--- START ---
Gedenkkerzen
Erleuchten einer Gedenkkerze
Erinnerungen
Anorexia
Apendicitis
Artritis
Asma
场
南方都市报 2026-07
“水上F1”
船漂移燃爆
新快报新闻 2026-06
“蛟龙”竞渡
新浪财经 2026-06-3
--- END ---
Rewrite the records with "Erinnerungen" replaced by "Andenken", leaving every other line and word unchanged.

→ **Written response**
Gedenkkerzen
Erleuchten einer Gedenkkerze
Andenken
Anorexia
Apendicitis
Artritis
Asma
场
南方都市报 2026-07
“水上F1”
船漂移燃爆
新快报新闻 2026-06
“蛟龙”竞渡
新浪财经 2026-06-3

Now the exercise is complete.